Updated by Davide Pesavento over 9 years ago
Lan Wang wrote:
As far as I know, the vehicular networking applications rely heavily on nodes caching unsolicited data.
Correct. We don't want to lose the ability of (optionally) caching unsolicited data coming from other nodes.
Updated by Junxiao Shi over 9 years ago
#2181 is about unsolicited data from local apps. What about unsolicited data received from other nodes? As far as I know, the vehicular networking applications rely heavily on nodes caching unsolicited data.
This makes sense. I've noted this in #2181 note-8.
But still, policy API doesn't need an unsolicited parameter. CS entry has an unsolicited field and policy implementations can peek it.
Updated by Minsheng Zhang over 9 years ago
Because when setLimit() or afterInsert(iterator i) called, it needs to make sure that cs.size() <= getLimit(). Somehow policy needs to know size of CS.

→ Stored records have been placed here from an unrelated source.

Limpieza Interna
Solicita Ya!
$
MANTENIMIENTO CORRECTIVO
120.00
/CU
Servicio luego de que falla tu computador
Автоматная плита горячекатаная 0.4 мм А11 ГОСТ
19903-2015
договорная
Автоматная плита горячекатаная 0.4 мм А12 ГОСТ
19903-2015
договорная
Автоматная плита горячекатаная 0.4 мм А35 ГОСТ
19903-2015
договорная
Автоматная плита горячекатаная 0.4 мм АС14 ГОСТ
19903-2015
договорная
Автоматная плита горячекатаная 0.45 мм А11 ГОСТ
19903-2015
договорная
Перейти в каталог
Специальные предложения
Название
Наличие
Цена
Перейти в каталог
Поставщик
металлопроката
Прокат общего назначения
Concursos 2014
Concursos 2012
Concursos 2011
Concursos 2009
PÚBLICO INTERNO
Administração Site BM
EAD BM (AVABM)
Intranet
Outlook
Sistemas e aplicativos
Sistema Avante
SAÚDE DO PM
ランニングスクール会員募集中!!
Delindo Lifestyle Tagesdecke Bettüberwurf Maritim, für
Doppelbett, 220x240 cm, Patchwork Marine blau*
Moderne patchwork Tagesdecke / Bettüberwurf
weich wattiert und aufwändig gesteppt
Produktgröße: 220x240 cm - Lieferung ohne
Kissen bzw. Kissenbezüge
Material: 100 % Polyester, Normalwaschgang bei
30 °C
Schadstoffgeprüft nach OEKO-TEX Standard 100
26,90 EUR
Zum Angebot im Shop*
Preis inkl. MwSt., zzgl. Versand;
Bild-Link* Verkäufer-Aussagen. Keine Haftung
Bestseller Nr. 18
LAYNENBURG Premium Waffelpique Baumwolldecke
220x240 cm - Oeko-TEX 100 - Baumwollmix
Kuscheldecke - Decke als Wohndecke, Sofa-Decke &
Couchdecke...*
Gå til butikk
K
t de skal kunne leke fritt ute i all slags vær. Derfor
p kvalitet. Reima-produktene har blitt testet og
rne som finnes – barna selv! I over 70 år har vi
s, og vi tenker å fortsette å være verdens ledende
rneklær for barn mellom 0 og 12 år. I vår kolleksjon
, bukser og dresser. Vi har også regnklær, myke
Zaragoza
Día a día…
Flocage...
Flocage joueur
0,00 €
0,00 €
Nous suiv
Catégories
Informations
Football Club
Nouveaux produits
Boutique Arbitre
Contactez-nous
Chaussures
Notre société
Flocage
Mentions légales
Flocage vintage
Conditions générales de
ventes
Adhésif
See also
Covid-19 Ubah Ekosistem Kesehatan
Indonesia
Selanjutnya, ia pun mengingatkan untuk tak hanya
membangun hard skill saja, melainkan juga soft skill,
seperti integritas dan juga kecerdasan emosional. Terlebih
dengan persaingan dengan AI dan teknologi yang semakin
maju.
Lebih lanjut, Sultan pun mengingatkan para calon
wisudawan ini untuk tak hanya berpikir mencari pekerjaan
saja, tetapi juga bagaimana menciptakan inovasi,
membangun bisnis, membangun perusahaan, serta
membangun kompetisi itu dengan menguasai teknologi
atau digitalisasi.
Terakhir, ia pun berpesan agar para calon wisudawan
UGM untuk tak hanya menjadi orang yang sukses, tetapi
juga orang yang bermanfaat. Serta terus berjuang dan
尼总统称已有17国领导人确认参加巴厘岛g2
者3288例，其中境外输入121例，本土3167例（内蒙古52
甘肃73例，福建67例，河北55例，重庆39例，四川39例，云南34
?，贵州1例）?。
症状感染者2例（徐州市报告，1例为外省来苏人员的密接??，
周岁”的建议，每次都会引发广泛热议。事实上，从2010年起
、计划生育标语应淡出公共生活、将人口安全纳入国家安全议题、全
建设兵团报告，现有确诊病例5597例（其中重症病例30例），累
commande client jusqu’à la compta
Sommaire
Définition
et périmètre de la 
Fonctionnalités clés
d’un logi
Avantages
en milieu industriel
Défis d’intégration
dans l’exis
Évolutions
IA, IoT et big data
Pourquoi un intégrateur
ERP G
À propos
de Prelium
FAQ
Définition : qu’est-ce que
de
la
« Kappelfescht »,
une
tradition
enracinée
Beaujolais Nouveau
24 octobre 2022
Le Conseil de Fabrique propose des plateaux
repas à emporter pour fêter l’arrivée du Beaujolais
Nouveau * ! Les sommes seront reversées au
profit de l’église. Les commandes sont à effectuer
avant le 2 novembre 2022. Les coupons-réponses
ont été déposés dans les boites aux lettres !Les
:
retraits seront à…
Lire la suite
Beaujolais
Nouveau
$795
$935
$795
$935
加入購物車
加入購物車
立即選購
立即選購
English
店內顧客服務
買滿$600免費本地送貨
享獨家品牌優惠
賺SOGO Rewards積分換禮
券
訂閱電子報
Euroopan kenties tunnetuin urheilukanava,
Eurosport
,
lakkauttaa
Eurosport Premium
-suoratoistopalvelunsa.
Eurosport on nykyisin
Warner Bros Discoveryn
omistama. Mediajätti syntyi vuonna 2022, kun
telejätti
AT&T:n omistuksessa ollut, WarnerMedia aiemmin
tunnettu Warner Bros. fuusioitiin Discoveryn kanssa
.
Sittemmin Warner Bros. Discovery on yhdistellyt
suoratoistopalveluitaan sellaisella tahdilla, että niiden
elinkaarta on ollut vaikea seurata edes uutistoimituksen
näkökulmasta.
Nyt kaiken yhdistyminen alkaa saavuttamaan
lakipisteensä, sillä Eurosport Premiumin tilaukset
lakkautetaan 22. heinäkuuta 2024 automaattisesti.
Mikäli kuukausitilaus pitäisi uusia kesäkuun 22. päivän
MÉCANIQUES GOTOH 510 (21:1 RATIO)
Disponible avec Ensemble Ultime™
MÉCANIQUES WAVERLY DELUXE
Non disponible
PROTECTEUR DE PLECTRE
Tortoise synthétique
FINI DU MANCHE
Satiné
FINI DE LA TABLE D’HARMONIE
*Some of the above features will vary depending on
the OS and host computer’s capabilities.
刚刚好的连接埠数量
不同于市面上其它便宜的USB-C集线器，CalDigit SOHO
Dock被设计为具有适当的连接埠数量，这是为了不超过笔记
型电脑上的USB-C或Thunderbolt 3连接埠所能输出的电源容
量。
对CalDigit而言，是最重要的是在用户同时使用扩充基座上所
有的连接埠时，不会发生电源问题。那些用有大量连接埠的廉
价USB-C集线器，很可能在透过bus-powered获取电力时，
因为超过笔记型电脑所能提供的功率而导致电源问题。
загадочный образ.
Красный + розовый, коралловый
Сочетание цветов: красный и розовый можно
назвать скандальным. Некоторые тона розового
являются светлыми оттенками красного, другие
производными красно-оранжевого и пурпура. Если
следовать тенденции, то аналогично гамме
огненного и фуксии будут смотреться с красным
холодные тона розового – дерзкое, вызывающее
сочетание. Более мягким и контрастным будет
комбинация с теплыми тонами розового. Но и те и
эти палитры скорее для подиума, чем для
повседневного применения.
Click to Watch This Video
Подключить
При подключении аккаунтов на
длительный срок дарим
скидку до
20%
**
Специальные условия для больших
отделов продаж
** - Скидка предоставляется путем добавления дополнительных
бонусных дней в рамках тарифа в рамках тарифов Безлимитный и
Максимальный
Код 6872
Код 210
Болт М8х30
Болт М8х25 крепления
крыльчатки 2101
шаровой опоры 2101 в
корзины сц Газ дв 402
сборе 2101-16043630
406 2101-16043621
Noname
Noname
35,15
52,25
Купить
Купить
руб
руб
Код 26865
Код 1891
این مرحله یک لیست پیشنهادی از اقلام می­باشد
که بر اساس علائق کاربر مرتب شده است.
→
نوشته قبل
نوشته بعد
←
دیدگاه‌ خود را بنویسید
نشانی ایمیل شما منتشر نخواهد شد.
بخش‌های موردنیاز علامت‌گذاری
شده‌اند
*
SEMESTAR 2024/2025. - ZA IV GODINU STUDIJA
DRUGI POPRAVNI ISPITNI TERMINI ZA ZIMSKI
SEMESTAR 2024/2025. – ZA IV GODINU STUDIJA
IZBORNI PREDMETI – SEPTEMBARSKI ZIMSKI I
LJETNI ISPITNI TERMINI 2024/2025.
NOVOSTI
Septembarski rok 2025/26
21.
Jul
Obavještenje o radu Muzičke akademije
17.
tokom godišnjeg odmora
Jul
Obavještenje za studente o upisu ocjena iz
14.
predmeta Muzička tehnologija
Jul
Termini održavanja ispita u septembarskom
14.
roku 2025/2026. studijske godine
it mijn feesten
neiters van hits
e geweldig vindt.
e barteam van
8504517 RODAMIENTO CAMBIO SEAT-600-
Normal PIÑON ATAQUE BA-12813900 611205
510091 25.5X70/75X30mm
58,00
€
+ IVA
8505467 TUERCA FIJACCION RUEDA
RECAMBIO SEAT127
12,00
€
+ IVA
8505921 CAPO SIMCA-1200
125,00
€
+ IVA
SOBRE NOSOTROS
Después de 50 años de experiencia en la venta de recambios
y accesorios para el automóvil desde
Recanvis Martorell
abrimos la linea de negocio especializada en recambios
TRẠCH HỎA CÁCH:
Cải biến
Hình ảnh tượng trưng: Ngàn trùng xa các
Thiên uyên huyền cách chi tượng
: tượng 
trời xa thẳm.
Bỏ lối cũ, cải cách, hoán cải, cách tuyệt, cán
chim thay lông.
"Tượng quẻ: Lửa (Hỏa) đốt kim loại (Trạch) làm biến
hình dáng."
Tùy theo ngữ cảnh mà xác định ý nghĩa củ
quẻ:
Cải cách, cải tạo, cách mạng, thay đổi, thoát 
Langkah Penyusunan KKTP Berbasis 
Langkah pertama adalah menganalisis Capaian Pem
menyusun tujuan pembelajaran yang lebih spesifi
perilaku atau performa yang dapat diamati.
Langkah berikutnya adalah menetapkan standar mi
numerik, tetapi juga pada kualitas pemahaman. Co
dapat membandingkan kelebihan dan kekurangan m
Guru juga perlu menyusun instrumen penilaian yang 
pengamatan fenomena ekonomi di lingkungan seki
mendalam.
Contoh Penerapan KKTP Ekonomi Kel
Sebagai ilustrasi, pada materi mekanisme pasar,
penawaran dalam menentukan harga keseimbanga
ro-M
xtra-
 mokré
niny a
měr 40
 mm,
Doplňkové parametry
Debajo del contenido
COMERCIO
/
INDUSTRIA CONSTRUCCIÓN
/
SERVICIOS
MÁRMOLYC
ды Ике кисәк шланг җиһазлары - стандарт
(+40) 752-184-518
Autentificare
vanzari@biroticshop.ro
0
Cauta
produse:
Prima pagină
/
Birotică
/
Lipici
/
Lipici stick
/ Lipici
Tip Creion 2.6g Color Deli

I think there are two options to have the size of CS.
pass the cs reference to the policy(in the constructor Policy(const Name& name, const Cs& cs)
or has a function setCs(const Cs& cs))policy has a function virtual size_t size() = 0 to return the entries it has got.
So which one do you think is better?
Updated by Junxiao Shi over 9 years ago
Not every policy needs to index ContentStore entries. For example, the "random eviction" policy doesn't need its own index.
Therefore, .setCs(const Cs* cs)
is a good solution.
Having a setter (rather than a constructor parameter) makes it easier to create policy instances, but policy code that needs to access CS would need BOOST_ASSERT(m_cs != nullptr)
.
Updated by Junxiao Shi over 9 years ago
- Description updated (diff)
When updating NFD Developer Guide, be sure to describe the policy interface in detail. Reference: strategy API section.
Updated by Minsheng Zhang over 9 years ago
- % Done changed from 0 to 90
Update nfs-docs for cache policy api description.
Updated by Junxiao Shi over 9 years ago
- Status changed from In Progress to Closed
- % Done changed from 90 to 100
I confirm devguide has been updated. I will not review the text.